Nükleer santraller, köprüler ve otoyollar, havaalanları, hidroelektrik santraller, kanallar gibi birçok proje; çevreye olan etkileri gözetilmeksizin, kamu özel ortaklığı modeliyle kamu kaynaklarıyla finanse edilmiş; sermaye sahiplerine hazine garantisi sağlanarak tamamlanmıştır. Bu proje ve uygulamaların çevresindeki alanlar çekim merkezi haline getirilerek gayrimenkul yatırımcılarına satılmaya başlanmış; ormanlar, koruma alanları ve kıyıların yapılaşmaya açılması için hazırlıklar başlamıştır.

Yakın dönemde Çevre Kanunu, Kültür ve Tabiat Varlıklarını Koruma Kanunu, Mesire Yerleri, Sulak Alanların Korunması, Çevresel Etki Değerlendirmesi ve Kıyı Yönetmeliği’nde getirilen düzenlemelerle çevre karşıtı uygulamalar sistemli ve kurumsal hale getirilmiştir.

Kentsel dönüşüm uygulamalarıyla kentsel alanlar rant alanlarına dönüştürülmüş, yaşanan yıkımın boyutları giderek büyürken; kentlerimiz; salgınlar, deprem, yangın, sel ve benzeri afetlerin yanı sıra yapısal sorunlara açık ve güvencesiz hale gelmiştir.

6 Şubat 2023 tarihinde yaşanan depremlerin etkisi en fazla rant amaçlı planlama kararları alınan kentlerimizde görülmüştür. Yoğun yapılaşma koşulları, alınması gereken önlemlerin uygulanmasını neredeyse olanaksız hale getirmiştir. Afet sonrası acil müdahale ve iyileştirme süreçlerindeki koordinasyon ve planlama eksikliği nedeniyle yurttaşların yaşamsal ihtiyaçlara erişimi daha da zorlaşmıştır.

Depremlerin ardından bugüne kadar; toplum sağlığının korunarak sağlıklı, sağlam ve güvenli yaşam çevrelerinin oluşturulmasına yönelik yeterli önlem alınmamış; bölgedeki yapılaşma ve imar sürecinin yeniden başlatılmasına odaklanılmış; ormanlar, tarım alanları, doğal ve arkeolojik sit alanları yapılaşmaya açılmış; OHAL Kararnameleri ile Bakanlık ve TOKİ’ye sınırsız inşaat yetkileri verilmiştir.

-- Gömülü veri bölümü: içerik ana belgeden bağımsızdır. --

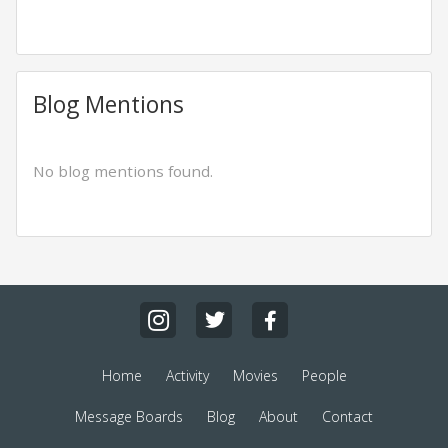
Blog Mentions
No blog mentions found.
Home
Activity
Movies
People
Message Boards
Blog
About
Contact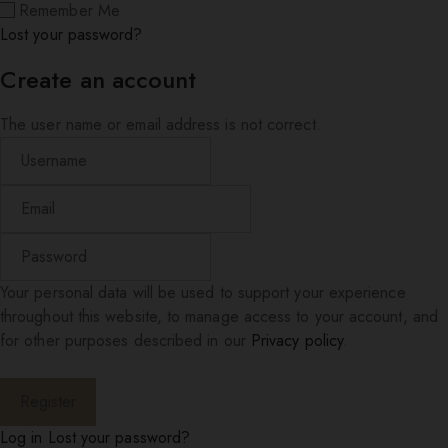
Remember Me
Lost your password?
Create an account
The user name or email address is not correct.
Your personal data will be used to support your experience
throughout this website, to manage access to your account, and
for other purposes described in our
Privacy policy
.
Log in
Lost your password?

Herkes, sağlıklı ve güvenli bir çevrede yaşama hakkına sahiptir. Devlet, bu hakkı korumak, çevreyi geliştirmek, korumak ve kirlenmesini önlemekle yükümlüdür. Çevre ve doğa tahribatının olumsuz etkilerine ancak, ülkemizin sahip olduğu doğal kaynakların korunması, bu kaynakların tüm yurttaşlarca eşit kullanılabilmesi ve kamu yararını gözeten çevre politikalarının oluşturulması yoluyla karşı koymak mümkün olacaktır.

Bu bağlamda; çevre karşıtı yatırım ve plan kararlarının ivedilikle durdurulması; katılımcı, bilimsel şehircilik ve planlama ilkelerine bağlı kamusal politikaların hayata geçirilmesi zorunlu hale gelmiştir.

Mimarlar Odası olarak; tüm meslektaşlarımızın ve yurttaşlarımızın Dünya Çevre Günü’nü kutluyor; sağlıklı ve güvenli yaşam çevrelerinin oluşturulması için, doğal ve kültürel çevremizin korunması amacıyla verdiğimiz mücadeleye devam etmekte kararlı olduğumuzu önemle vurguluyoruz.